◆ Exercise instructions ◆
Each line of the material below should be retyped precisely as it appears.

◆ Data provided ◆

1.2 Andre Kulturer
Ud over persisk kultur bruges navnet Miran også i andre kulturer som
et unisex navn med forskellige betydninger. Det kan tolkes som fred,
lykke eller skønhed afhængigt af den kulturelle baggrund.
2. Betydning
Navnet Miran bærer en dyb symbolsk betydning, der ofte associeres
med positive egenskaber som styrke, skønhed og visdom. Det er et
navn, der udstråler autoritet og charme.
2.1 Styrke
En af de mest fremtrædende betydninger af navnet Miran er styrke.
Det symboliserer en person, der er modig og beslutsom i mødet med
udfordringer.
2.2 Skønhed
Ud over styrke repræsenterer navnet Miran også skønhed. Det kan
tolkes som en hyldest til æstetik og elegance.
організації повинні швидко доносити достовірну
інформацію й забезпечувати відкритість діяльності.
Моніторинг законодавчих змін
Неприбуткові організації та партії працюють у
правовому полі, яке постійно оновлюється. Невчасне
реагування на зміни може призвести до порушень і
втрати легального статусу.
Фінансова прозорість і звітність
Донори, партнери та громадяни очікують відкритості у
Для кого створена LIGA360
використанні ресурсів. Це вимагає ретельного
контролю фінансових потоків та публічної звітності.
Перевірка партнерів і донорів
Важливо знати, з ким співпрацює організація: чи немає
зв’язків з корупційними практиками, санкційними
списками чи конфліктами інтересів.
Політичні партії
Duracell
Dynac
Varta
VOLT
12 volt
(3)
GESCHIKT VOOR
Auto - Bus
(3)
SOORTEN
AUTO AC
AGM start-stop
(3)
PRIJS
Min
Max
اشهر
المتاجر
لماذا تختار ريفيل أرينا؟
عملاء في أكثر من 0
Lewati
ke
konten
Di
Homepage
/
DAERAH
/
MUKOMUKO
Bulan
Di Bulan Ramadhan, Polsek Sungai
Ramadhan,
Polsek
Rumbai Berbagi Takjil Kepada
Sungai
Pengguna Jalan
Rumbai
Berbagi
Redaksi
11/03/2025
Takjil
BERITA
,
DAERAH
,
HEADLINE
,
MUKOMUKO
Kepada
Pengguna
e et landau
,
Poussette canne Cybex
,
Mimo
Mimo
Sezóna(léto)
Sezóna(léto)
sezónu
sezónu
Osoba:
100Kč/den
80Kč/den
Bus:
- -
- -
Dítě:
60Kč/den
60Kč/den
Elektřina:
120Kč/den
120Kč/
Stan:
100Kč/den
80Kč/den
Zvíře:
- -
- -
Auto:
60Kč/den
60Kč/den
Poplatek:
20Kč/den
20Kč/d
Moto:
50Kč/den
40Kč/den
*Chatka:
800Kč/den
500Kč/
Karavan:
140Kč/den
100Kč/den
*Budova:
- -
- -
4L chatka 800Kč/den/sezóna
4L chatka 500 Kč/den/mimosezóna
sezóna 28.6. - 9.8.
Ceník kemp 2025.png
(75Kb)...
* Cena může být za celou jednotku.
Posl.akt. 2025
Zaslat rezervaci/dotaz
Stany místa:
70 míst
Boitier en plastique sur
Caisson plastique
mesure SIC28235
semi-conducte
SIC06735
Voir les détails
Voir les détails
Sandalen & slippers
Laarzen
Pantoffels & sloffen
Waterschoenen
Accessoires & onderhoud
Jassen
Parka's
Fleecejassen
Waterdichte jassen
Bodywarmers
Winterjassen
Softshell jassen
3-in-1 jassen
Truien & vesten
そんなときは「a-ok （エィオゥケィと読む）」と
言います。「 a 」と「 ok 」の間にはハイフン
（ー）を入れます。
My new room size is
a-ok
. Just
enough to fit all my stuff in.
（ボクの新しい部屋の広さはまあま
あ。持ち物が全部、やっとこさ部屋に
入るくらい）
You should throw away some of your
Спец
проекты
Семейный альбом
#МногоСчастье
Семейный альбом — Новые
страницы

◆ Solution to this problem ◆
1.2 Andre Kulturer
Ud over persisk kultur bruges navnet Miran også i andre kulturer som
et unisex navn med forskellige betydninger. Det kan tolkes som fred,
lykke eller skønhed afhængigt af den kulturelle baggrund.
2. Betydning
Navnet Miran bærer en dyb symbolsk betydning, der ofte associeres
med positive egenskaber som styrke, skønhed og visdom. Det er et
navn, der udstråler autoritet og charme.
2.1 Styrke
En af de mest fremtrædende betydninger af navnet Miran er styrke.
Det symboliserer en person, der er modig og beslutsom i mødet med
udfordringer.
2.2 Skønhed
Ud over styrke repræsenterer navnet Miran også skønhed. Det kan
tolkes som en hyldest til æstetik og elegance.
організації повинні швидко доносити достовірну
інформацію й забезпечувати відкритість діяльності.
Моніторинг законодавчих змін
Неприбуткові організації та партії працюють у
правовому полі, яке постійно оновлюється. Невчасне
реагування на зміни може призвести до порушень і
втрати легального статусу.
Фінансова прозорість і звітність
Донори, партнери та громадяни очікують відкритості у
Для кого створена LIGA360
використанні ресурсів. Це вимагає ретельного
контролю фінансових потоків та публічної звітності.
Перевірка партнерів і донорів
Важливо знати, з ким співпрацює організація: чи немає
зв’язків з корупційними практиками, санкційними
списками чи конфліктами інтересів.
Політичні партії
Duracell
Dynac
Varta
VOLT
12 volt
(3)
GESCHIKT VOOR
Auto - Bus
(3)
SOORTEN
AUTO AC
AGM start-stop
(3)
PRIJS
Min
Max
اشهر
المتاجر
لماذا تختار ريفيل أرينا؟
عملاء في أكثر من 0
Lewati
ke
konten
Di
Homepage
/
DAERAH
/
MUKOMUKO
Bulan
Di Bulan Ramadhan, Polsek Sungai
Ramadhan,
Polsek
Rumbai Berbagi Takjil Kepada
Sungai
Pengguna Jalan
Rumbai
Berbagi
Redaksi
11/03/2025
Takjil
BERITA
,
DAERAH
,
HEADLINE
,
MUKOMUKO
Kepada
Pengguna
e et landau
,
Poussette canne Cybex
,
Mimo
Mimo
Sezóna(léto)
Sezóna(léto)
sezónu
sezónu
Osoba:
100Kč/den
80Kč/den
Bus:
- -
- -
Dítě:
60Kč/den
60Kč/den
Elektřina:
120Kč/den
120Kč/
Stan:
100Kč/den
80Kč/den
Zvíře:
- -
- -
Auto:
60Kč/den
60Kč/den
Poplatek:
20Kč/den
20Kč/d
Moto:
50Kč/den
40Kč/den
*Chatka:
800Kč/den
500Kč/
Karavan:
140Kč/den
100Kč/den
*Budova:
- -
- -
4L chatka 800Kč/den/sezóna
4L chatka 500 Kč/den/mimosezóna
sezóna 28.6. - 9.8.
Ceník kemp 2025.png
(75Kb)...
* Cena může být za celou jednotku.
Posl.akt. 2025
Zaslat rezervaci/dotaz
Stany místa:
70 míst
Boitier en plastique sur
Caisson plastique
mesure SIC28235
semi-conducte
SIC06735
Voir les détails
Voir les détails
Sandalen & slippers
Laarzen
Pantoffels & sloffen
Waterschoenen
Accessoires & onderhoud
Jassen
Parka's
Fleecejassen
Waterdichte jassen
Bodywarmers
Winterjassen
Softshell jassen
3-in-1 jassen
Truien & vesten
そんなときは「a-ok （エィオゥケィと読む）」と
言います。「 a 」と「 ok 」の間にはハイフン
（ー）を入れます。
My new room size is
a-ok
. Just
enough to fit all my stuff in.
（ボクの新しい部屋の広さはまあま
あ。持ち物が全部、やっとこさ部屋に
入るくらい）
You should throw away some of your
Спец
проекты
Семейный альбом
#МногоСчастье
Семейный альбом — Новые
страницы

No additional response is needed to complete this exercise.